Always Blame The Slave... And The Ravenous Dogs.

Method 1

Go out to the nearest RSPCA centre for dogs, and buy the most vicious Alsatians you can find. You know they will be vicious because the RSPCA would have rescued them from an abusive family so they should be angry and aggressive towards you. Put them on leads made from very thin bits of wool which they can easily bite/ eat / pull their way out of. Then, give them to your slave, who you like slightly more than your butler (You must also have given your slave his only possession a few days previously – a lighter which looks a lot like a torch – and this must be your slave’s one and ONLY possession so he/she will carry it around at all times). Position them outside one of your doors ready for action when the time is right (This must also happen at night). Make sure that you haven’t fed the dogs for days and they are very ravenous. Then, above the door, get your manservant/ groundskeeper/ general dogsbody to buy a very small breakable shelf above the said door on the inside. On this shelf, put a row of 20kg weights so they completely cover the shelf. Then attach some rope to the shelf and the hinge, so that when the door is opened, the shelf is yanked off the wall from one side and then the weights are in the right position to fall on the person opening the door’s head.
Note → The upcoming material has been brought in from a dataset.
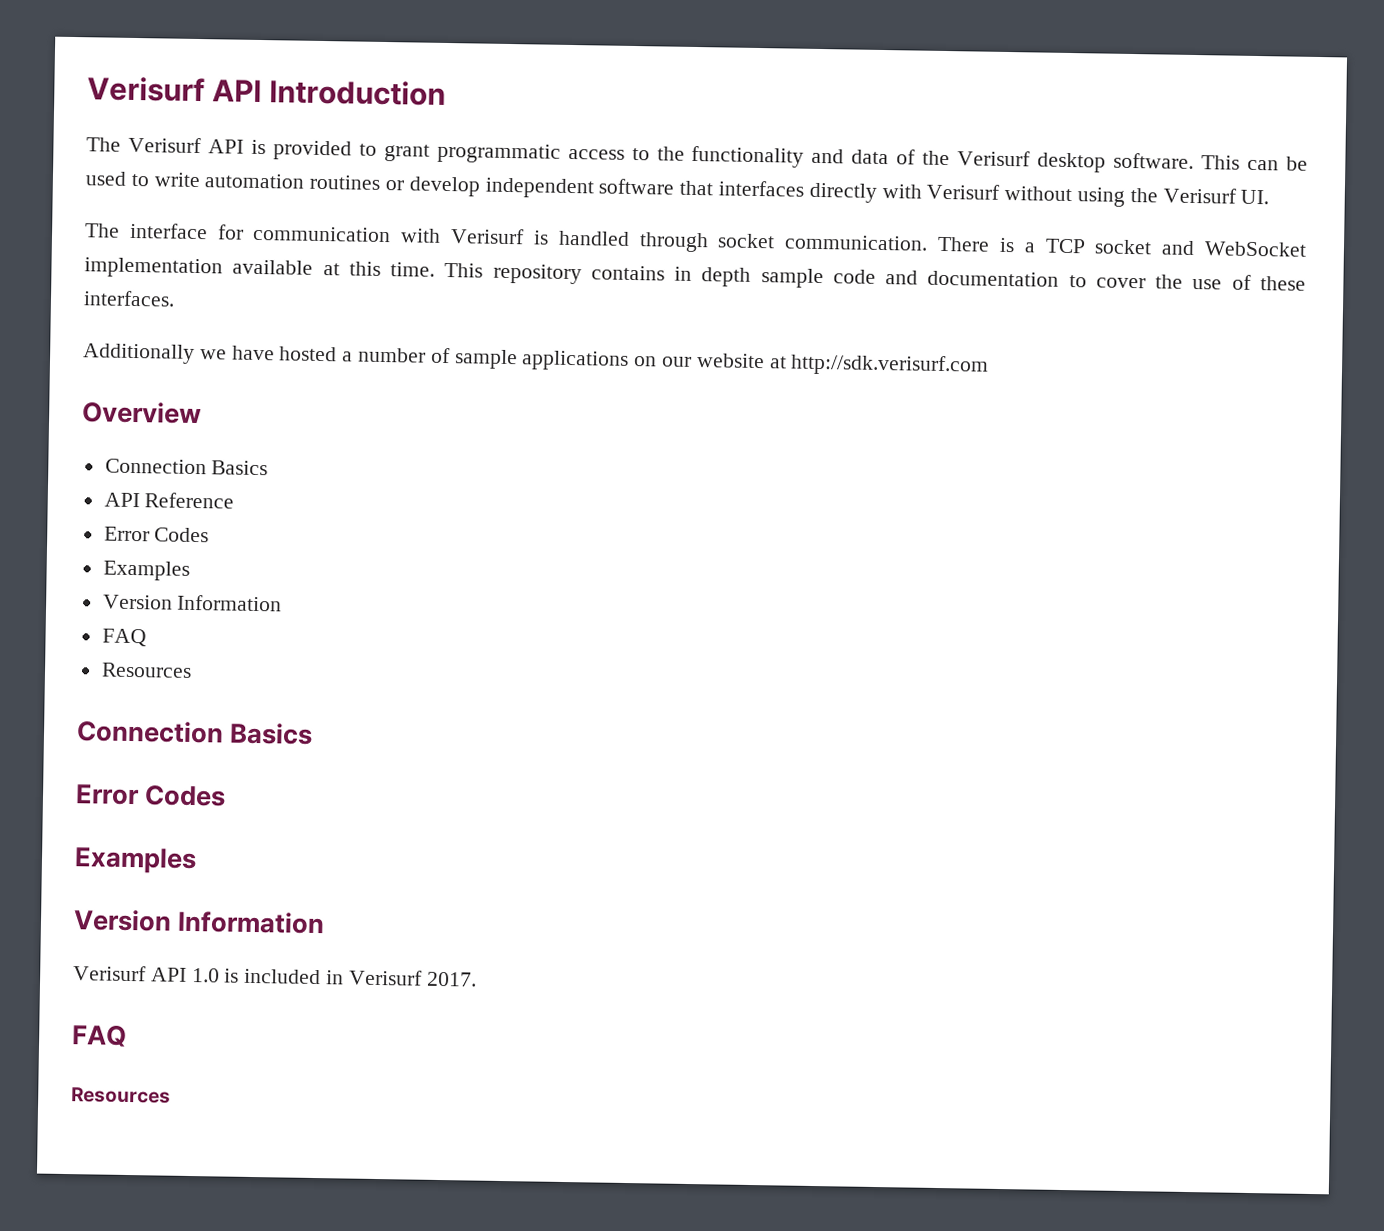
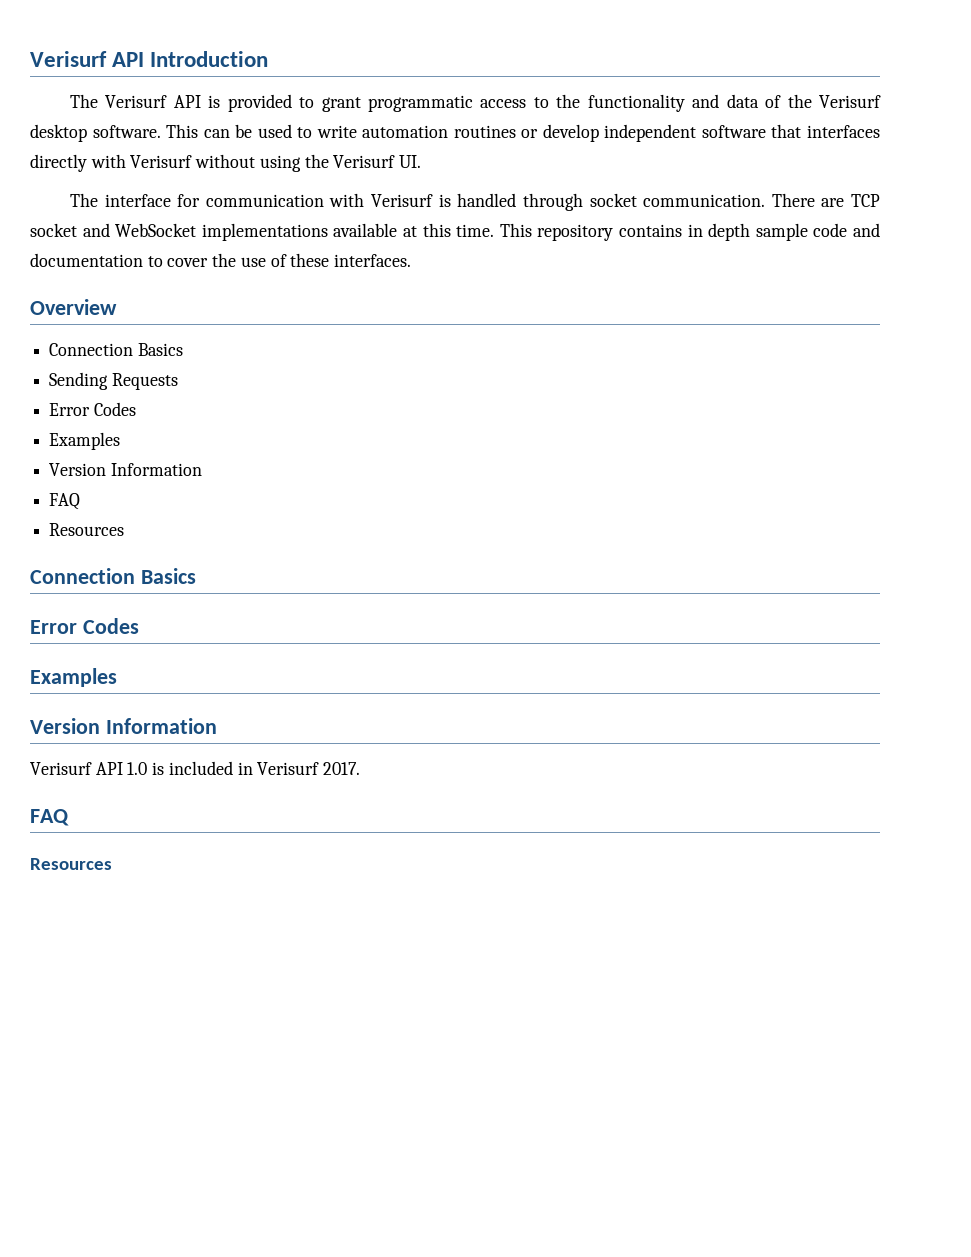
[998,237,1036,253] is a -> [821,198,845,207] are
[84,257,223,279] implementation -> [201,223,328,241] implementations
[82,343,990,377] // Additionally we have hosted a number of sample applications on our website at http://sdk.verisurf.com -> (412, 260) none
[103,492,235,509] API Reference -> [49,372,178,390] Sending Requests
To make sure that the door is opened by the right person (the butler), you must become very rich and posh so that no-one expects you to open the door yourself and therefore the butler must do it. You must also plant a few dog biscuits in the pockets of the butler before hand. Once the following conditions are in place, get your slave (accompanied by the ravenous dogs) to ring the doorbell. Then the following will happen:

 • Butler goes to open the door.
• Shelf tips and weights fall on his head, rendering him unconscious.
• Dogs smell dog biscuits and pounce on butler, ravaging him with their ferocious teeth.

After this has happened, you need to dispose of the weights and the rope, or it will seem too suspicious. Therefore, you need to position the maintenance man in the cellar with all the electric fuse boxes. Once he has seen what has happened on the CCTV camera (which will be wiped or not set on record that day) he will trip the fuse for that section of the house. Once the dogs have fled, the slave will go up to (hopefully) the corpse of the butler and examine him by turning the “torch” on close to the butlers face. However, because it is in fact a lighter, the slave will have accidentally set fire to the butler, causing the rope and weights to melt. For this to work properly, you need to use a metal such as lead or tin because they melt at 327 and 202 deg. C respectively. The flame from a lighter burns at 1000 deg. C so these metals will melt easily. Lead is also quite dense because it weighs 11,340 kg/1 cu.m. Therefore it is ideal because it has a fairly low melting point for the purpose and it is good for making weights because it is very dense. However, do not eat as it is bad for your health. Additionally, the rope and (wooden) shelf will burn easily so no worries there. So…

• Dogs finish ravaging the hopefully dead butler and run away
• Maintenance guy cuts the power to the section after checking when to go on CCTV. 
• Slave gets out “torch” (lighter) to inspect the body which goes up in flames along with everything else

So, you’re rich and your slaves just set fire to your butler. How are you going to stop the fire burning your entire house down? Easy. Before this whole event, you need to install (well, probably not you personally, but send out the order) overhead sprinklers into the ceiling which are wirelessly powered and when everything has burned / melted that is necessary, your gardener can turn them on and Bob’s your uncle – your house doesn’t burn down.
So to recap:

• Everything that is necessary burns
• Gardener remotely sets off the sprinklers to save your possessions.

The perfect time to use this method is when you are about to move house/mansion. This is because everything will have been moved into the removal lorries and taken to your new residence and so nothing will be damaged. Also, you can claim damages on the insurance anyway. And you can get compensation from the death of the butler. It's a win-win situation.

And remember, if this all seems a bit conspicuous to you, you can always blame the slave. After all, they were the one that set ravenous Alsatians on the butler, and then burned him to death.